Dans le podcast « Cette semaine en virologie: Des Formes de Virus Géants sans fin Des Plus Belles « , Alexandra Worden décrit un virus géant que son équipe a involontairement découvert. Worden et son groupe ont trouvé un virus géant de la taille de 900 kb dans un choanoflagellé qui contient 862 protéines prédites et une teneur en GC de 22%. C’est la faible teneur en GC qui a facilité l’isolement et finalement le séquençage du génome viral alors que l’équipe séparait la faible fraction GC de l’ADN du génome du choanoflagellé. Ce virus a été trouvé pour avoir trois protéines de type rhodopsine dans son génome. Ces protéines ont été exprimées chez Escherichia coli où il a été constaté que les trois absorbent différentes longueurs d’onde de la lumière. Lors de l’absorption de leurs spectres de lumière spécifiques, ils peuvent pomper des protons à travers une membrane, ce qui est suggéré pour faciliter le choanoflagellé qu’ils infectent par la fixation du carbone sous forme de photohétérotrophie. De plus, le virus possède la voie métabolique complète pour fabriquer les pigments nécessaires à ses protéines de rhodopsine. Ce virus peut apporter une nouvelle voie métabolique pour le choanoflagellé qui peut fournir une relation mutualiste avec ce protiste. Cependant, le choanoflagellé et le virus n’ont pas été cultivés. Bien que l’expression transgénique suggère que ces protéines de rhodopsine jouent un rôle dans la cellule choanoflagellée, les protéines de rhodopsine doivent être étudiées in vivo avant de pouvoir tirer des conclusions sur la façon dont le virus interagit avec sa cellule hôte4,5.
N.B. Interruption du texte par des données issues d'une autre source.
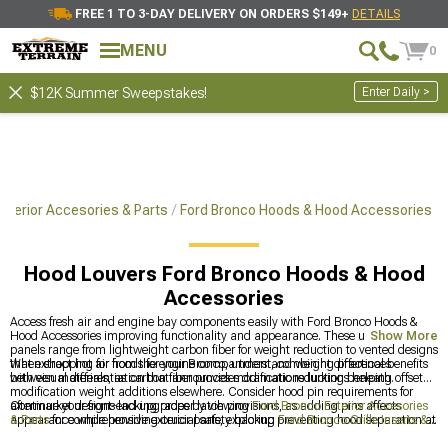
FREE 1 TO 3-DAY DELIVERY ON ORDERS $149+
DETAILS
MENU
0
Enter Daily >
$12K Summer Sweepstakes!
xterior Accesories & Parts
Ford Bronco Hoods & Hood Accessories
Hood Louvers Ford Bronco Hoods & Hood
Accessories
Access fresh air and engine bay components easily with Ford Bronco Hoods &
Hood Accessories improving functionality and appearance. These upgraded
Show More
panels range from lightweight carbon fiber for weight reduction to vented designs
that extract hot air from the engine compartment, combining practical benefits
When shopping for hoods for your Bronco, understand weight differences
with visual differentiation that announces modifications lurking beneath.
between materials, as carbon fiber provides dramatic reductions helping offset
modification weight additions elsewhere. Consider hood pin requirements for
aftermarket designs lacking proper latch provisions, as adding pins affects
Continue your front-end upgrades by viewing
Ford Bronco Exterior Accesories
appearance while providing crucial safety backup preventing hood separation at
& Parts
for comprehensive exterior parts, exploring
Ford Bronco Grille Inserts &
highway speeds.
Overlays
to modify grille appearance, or browsing
Ford Bronco Fender Flares &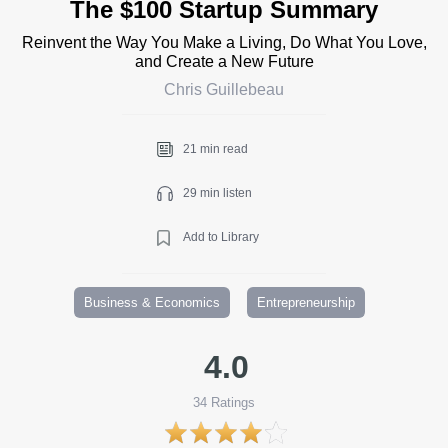
The $100 Startup Summary
Reinvent the Way You Make a Living, Do What You Love,
and Create a New Future
Chris Guillebeau
21 min read
29 min listen
Add to Library
Business & Economics
Entrepreneurship
4.0
34
Ratings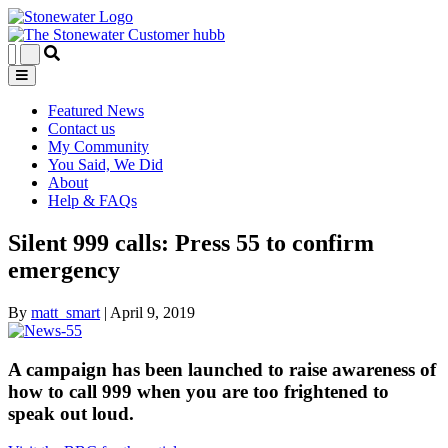
Featured News
Contact us
My Community
You Said, We Did
About
Help & FAQs
Silent 999 calls: Press 55 to confirm
emergency
By
matt_smart
|
April 9, 2019
A campaign has been launched to raise awareness of
how to call 999 when you are too frightened to
speak out loud.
Bien que plus de travail reste à faire pour rechercher pleinement ce virus géant, l’équipe de Worden met en lumière une nouvelle interaction virus-hôte eucaryote fascinante qui est quelque peu similaire aux coraux et aux zooxanthelles. En ce qui concerne le débat actuel sur la légitimité des virus en tant qu’organismes vivants, les virus géants semblent fournir des exemples où un virus peut avoir un métabolisme. Bien que l’étude des virus géants ne garantisse pas entièrement que les virus peuvent être acceptés comme une forme de vie, ils apportent certainement une nouvelle perspective dans les relations sophistiquées avec la façon dont ces virus géants interagissent avec leurs organismes hôtes. De plus, la grande diversité et le caractère unique des virus géants peuvent fournir des indices sur les origines de la vie, des informations sur l’évolution des virus ou de nouvelles voies métaboliques jamais vues auparavant.
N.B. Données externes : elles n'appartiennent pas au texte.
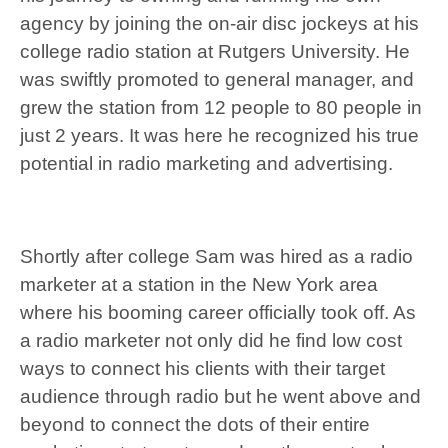
agency by joining the on-air disc jockeys at his
college radio station at Rutgers University. He
was swiftly promoted to general manager, and
grew the station from 12 people to 80 people in
just 2 years. It was here he recognized his true
potential in radio marketing and advertising.
Shortly after college Sam was hired as a radio
marketer at a station in the New York area
where his booming career officially took off. As
a radio marketer not only did he find low cost
ways to connect his clients with their target
audience through radio but he went above and
beyond to connect the dots of their entire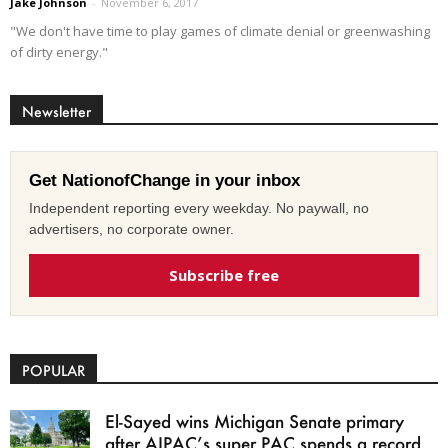
Jake Johnson
-
November 6, 2017
"We don't have time to play games of climate denial or greenwashing
of dirty energy."
Newsletter
Get NationofChange in your inbox
Independent reporting every weekday. No paywall, no
advertisers, no corporate owner.
Subscribe free
POPULAR
El-Sayed wins Michigan Senate primary
after AIPAC’s super PAC spends a record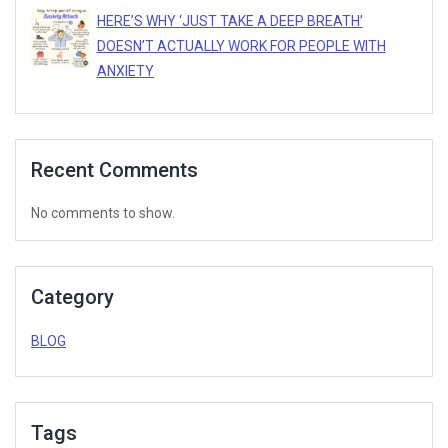
HERE’S WHY ‘JUST TAKE A DEEP BREATH’
DOESN’T ACTUALLY WORK FOR PEOPLE WITH
ANXIETY
Recent Comments
No comments to show.
Category
BLOG
Tags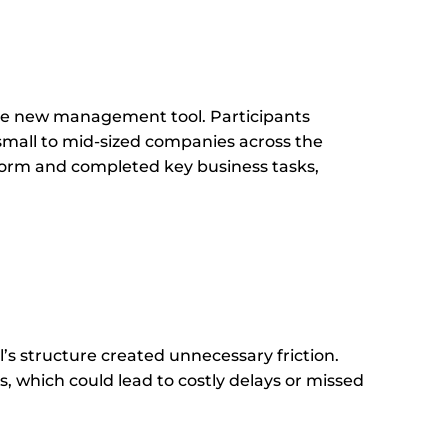
the new management tool. Participants
mall to mid-sized companies across the
form and completed key business tasks,
s structure created unnecessary friction.
 which could lead to costly delays or missed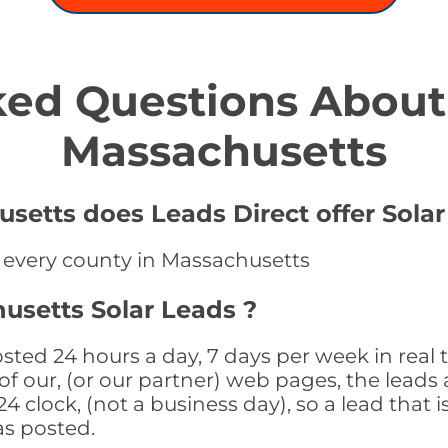
ed Questions About 
Massachusetts
setts does Leads Direct offer Solar
n every county in Massachusetts
usetts Solar Leads ?
sted 24 hours a day, 7 days per week in real
f our, (or our partner) web pages, the leads 
 clock, (not a business day), so a lead that i
as posted.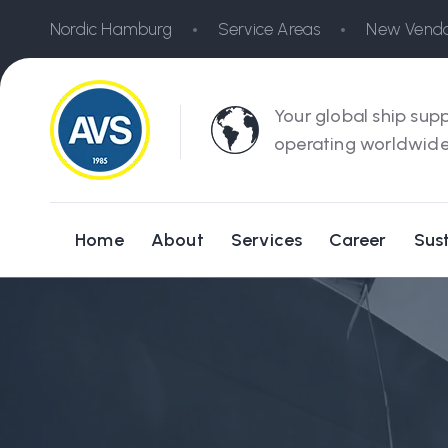
Nordic Hamburg
Service Areas
New Vendo
Your global ship supp
operating worldwide
Home
About
Services
Career
Sust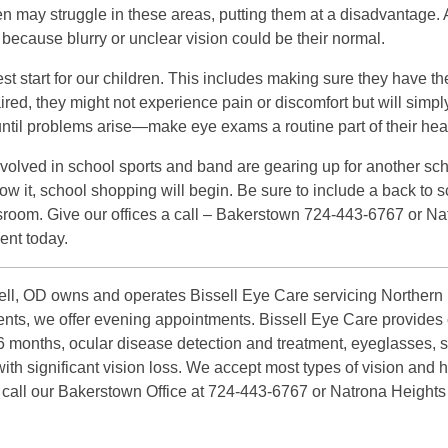
dren may struggle in these areas, putting them at a disadvantage
 because blurry or unclear vision could be their normal.
est start for our children. This includes making sure they have th
mpaired, they might not experience pain or discomfort but will simpl
t until problems arise—make eye exams a routine part of their hea
involved in school sports and band are gearing up for another sch
w it, school shopping will begin. Be sure to include a back to s
assroom. Give our offices a call – Bakerstown 724-443-6767 or 
ent today.
ll, OD owns and operates Bissell Eye Care servicing Northern P
atients, we offer evening appointments. Bissell Eye Care provid
 6 months, ocular disease detection and treatment, eyeglasses, 
ith significant vision loss. We accept most types of vision and 
r call our Bakerstown Office at 724-443-6767 or Natrona Heights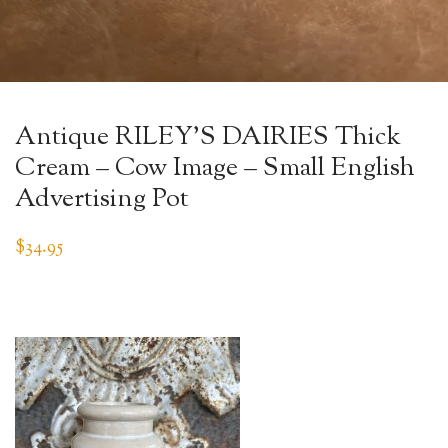
Antique RILEY’S DAIRIES Thick
Cream – Cow Image – Small English
Advertising Pot
$
34.95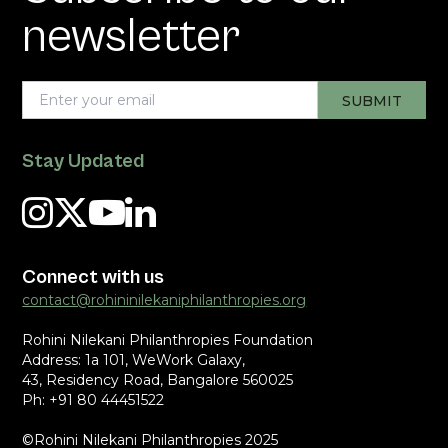
newsletter
Stay Updated
Connect with us
contact@rohininilekaniphilanthropies.org
Rohini Nilekani Philanthropies Foundation
Address: 1a 101, WeWork Galaxy,
43, Residency Road, Bangalore 560025
Ph: +91 80 44451522
©Rohini Nilekani Philanthropies 2025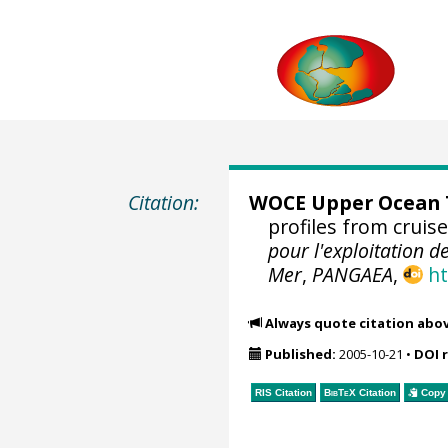
Citation:
WOCE Upper Ocean T
profiles from cruis
pour l'exploitation d
Mer
,
PANGAEA
,
ht
Always quote citation abo
Published:
2005-10-21
•
DOI 
RIS Citation
BibTeX
Citation
Copy 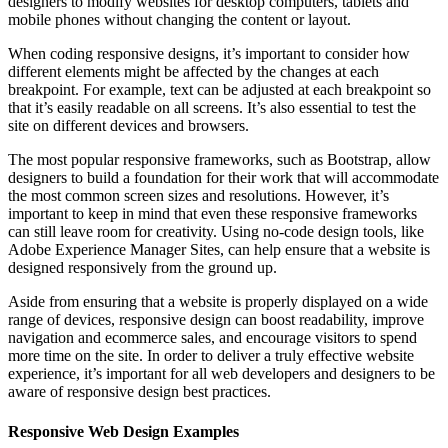
designers to modify websites for desktop computers, tablets and
mobile phones without changing the content or layout.
When coding responsive designs, it’s important to consider how
different elements might be affected by the changes at each
breakpoint. For example, text can be adjusted at each breakpoint so
that it’s easily readable on all screens. It’s also essential to test the
site on different devices and browsers.
The most popular responsive frameworks, such as Bootstrap, allow
designers to build a foundation for their work that will accommodate
the most common screen sizes and resolutions. However, it’s
important to keep in mind that even these responsive frameworks
can still leave room for creativity. Using no-code design tools, like
Adobe Experience Manager Sites, can help ensure that a website is
designed responsively from the ground up.
Aside from ensuring that a website is properly displayed on a wide
range of devices, responsive design can boost readability, improve
navigation and ecommerce sales, and encourage visitors to spend
more time on the site. In order to deliver a truly effective website
experience, it’s important for all web developers and designers to be
aware of responsive design best practices.
Responsive Web Design Examples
  1. Society, M. (n.d.). Are viruses alive? Retrieved from https://microbiologysociety.org/publication/past-issues/what-is-life/article/are-viruses-alive-what-is-life.html
  2. La Scola, B., Audic, S., Robert, C., Jungang, L., de Lamballerie, X., Drancourt, M., … & Raoult, D. (2003). A giant virus in amoebae. Science, 299(5615), 2033-2033.
  3. Giant Viruses. (2018, February 2). Retrieved from https://www.americanscientist.org/article/giant-viruses
  4. https://www.asm.org/Podcasts/TWiV/Episodes/Endless-giant-virus-forms-most-beautiful-TWiV-575
  5. Needham, D. M., Yoshizawa, S., Hosaka, T., Poirier, C., Choi, C. J., Hehenberger, E., … &Kurihara, R. (2019). Une lignée distincte de virus géants apporte un photosystème de rhodopsine aux prédateurs marins unicellulaires. PNAS 116 (41), 20574-20583.